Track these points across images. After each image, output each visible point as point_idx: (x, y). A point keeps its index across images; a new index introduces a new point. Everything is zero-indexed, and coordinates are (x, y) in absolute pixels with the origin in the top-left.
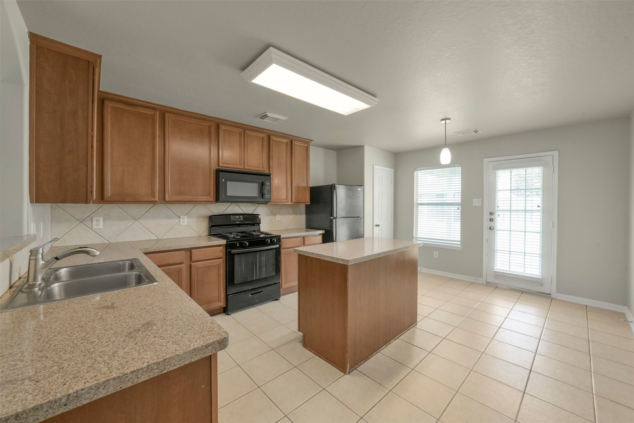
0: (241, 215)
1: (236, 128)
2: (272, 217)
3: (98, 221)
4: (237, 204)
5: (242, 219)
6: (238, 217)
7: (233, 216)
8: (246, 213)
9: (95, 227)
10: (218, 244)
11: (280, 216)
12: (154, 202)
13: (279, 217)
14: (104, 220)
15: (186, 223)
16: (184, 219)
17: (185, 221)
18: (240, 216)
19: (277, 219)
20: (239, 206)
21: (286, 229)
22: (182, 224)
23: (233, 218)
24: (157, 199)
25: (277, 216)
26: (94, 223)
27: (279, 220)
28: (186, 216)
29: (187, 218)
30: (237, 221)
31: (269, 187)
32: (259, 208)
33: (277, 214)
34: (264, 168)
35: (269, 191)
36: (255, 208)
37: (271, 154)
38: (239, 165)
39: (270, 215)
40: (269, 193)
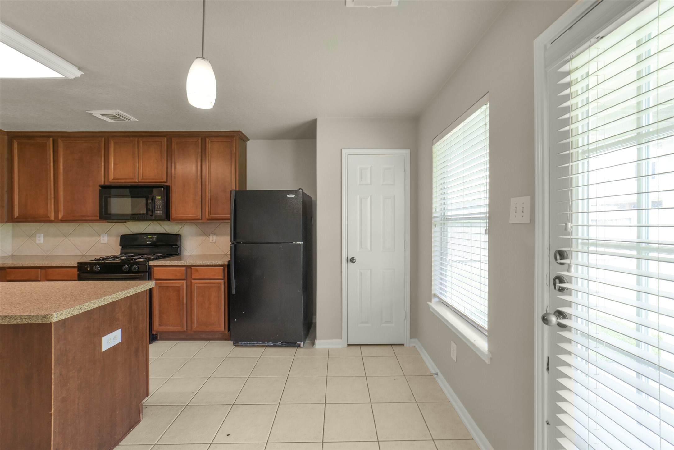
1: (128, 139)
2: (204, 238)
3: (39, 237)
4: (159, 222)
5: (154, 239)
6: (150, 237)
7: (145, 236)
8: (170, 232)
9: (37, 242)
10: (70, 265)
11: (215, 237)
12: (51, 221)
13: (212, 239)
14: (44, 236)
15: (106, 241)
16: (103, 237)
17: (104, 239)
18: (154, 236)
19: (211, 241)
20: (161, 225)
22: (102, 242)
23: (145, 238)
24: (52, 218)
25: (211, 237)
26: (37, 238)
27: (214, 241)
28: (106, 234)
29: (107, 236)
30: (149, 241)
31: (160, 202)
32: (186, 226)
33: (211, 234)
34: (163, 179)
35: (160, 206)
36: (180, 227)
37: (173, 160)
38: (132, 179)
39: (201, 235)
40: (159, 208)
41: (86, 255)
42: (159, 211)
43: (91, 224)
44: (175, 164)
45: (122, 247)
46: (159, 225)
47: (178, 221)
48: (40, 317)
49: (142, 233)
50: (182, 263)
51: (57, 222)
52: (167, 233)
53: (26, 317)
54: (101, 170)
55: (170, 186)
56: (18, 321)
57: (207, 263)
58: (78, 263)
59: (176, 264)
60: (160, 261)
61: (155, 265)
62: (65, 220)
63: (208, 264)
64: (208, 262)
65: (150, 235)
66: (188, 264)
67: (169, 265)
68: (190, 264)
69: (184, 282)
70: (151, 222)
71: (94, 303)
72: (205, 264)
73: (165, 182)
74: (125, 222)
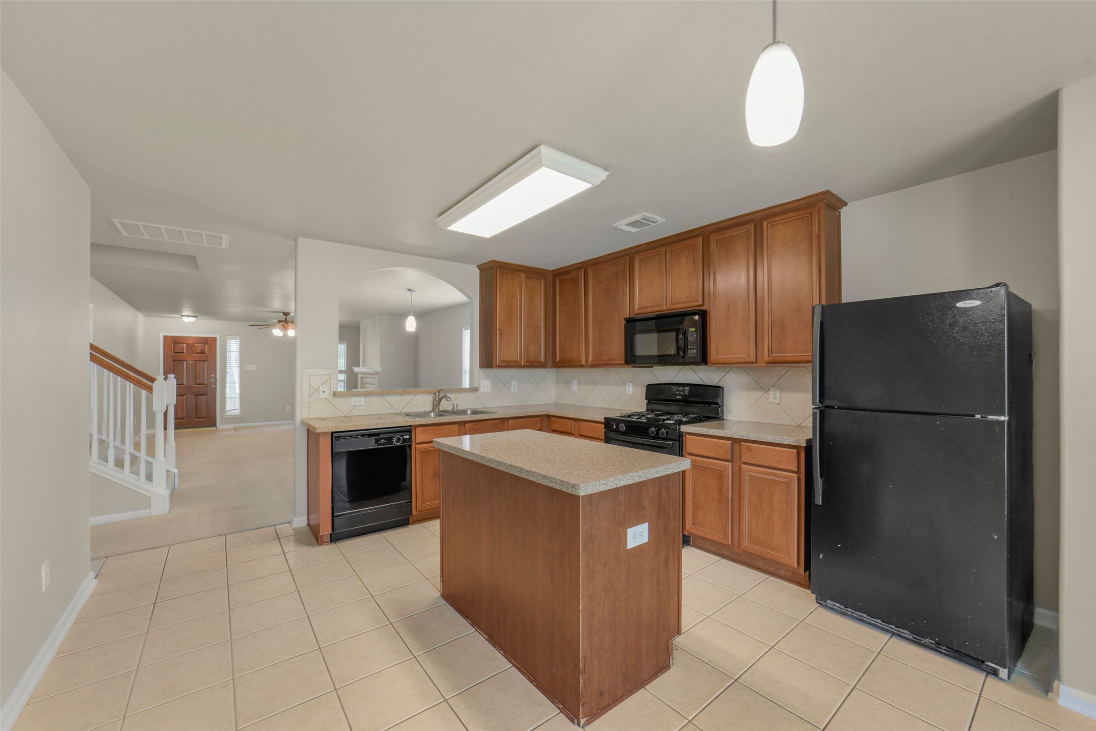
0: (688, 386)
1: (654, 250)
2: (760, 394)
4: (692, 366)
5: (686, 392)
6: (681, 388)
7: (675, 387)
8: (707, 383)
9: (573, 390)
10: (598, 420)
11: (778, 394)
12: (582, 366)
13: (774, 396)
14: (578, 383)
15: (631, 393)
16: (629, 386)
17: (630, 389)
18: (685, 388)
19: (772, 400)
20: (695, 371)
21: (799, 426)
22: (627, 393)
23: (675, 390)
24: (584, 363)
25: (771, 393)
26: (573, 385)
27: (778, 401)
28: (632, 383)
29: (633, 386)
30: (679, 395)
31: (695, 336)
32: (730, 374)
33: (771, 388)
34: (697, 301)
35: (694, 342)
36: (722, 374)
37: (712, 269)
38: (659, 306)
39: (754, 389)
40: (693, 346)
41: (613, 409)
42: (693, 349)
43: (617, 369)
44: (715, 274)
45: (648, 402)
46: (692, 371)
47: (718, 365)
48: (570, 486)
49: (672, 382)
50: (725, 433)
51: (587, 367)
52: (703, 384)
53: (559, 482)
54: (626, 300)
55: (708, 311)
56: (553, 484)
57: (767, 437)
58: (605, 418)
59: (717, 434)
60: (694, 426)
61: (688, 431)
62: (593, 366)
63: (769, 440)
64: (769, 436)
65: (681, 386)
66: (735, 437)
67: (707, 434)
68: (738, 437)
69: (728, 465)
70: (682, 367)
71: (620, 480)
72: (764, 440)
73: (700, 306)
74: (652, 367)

-*-

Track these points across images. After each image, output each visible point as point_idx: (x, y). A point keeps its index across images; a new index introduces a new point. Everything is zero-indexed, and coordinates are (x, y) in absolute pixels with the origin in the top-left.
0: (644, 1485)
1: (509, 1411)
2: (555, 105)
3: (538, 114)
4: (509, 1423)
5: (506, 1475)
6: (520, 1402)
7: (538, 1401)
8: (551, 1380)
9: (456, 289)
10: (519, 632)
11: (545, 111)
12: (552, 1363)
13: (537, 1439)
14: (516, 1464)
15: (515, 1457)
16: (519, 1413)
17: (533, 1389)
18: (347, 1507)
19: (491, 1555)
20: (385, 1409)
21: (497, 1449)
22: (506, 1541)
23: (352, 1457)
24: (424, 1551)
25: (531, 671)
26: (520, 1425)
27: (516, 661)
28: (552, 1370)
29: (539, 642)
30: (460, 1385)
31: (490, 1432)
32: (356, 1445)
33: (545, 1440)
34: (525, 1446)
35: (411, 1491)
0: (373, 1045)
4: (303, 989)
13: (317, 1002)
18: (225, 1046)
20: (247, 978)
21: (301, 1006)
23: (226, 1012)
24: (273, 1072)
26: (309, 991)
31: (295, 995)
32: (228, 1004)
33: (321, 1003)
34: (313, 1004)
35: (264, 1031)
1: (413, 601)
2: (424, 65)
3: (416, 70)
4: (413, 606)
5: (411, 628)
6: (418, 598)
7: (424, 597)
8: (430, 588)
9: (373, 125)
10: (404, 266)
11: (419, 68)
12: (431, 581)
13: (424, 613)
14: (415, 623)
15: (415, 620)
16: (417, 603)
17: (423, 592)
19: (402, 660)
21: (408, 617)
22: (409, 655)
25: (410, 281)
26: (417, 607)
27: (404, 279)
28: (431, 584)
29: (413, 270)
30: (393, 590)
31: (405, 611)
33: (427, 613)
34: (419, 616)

-*-

Print again the lines of the entries above that fall between the line holding "63: (208, 264)" and the line holding "73: (165, 182)", inclusive, exactly as they stand.

RESULT FOR THIS TASK
63: (208, 264)
64: (208, 262)
65: (150, 235)
66: (188, 264)
67: (169, 265)
68: (190, 264)
69: (184, 282)
70: (151, 222)
71: (94, 303)
72: (205, 264)
73: (165, 182)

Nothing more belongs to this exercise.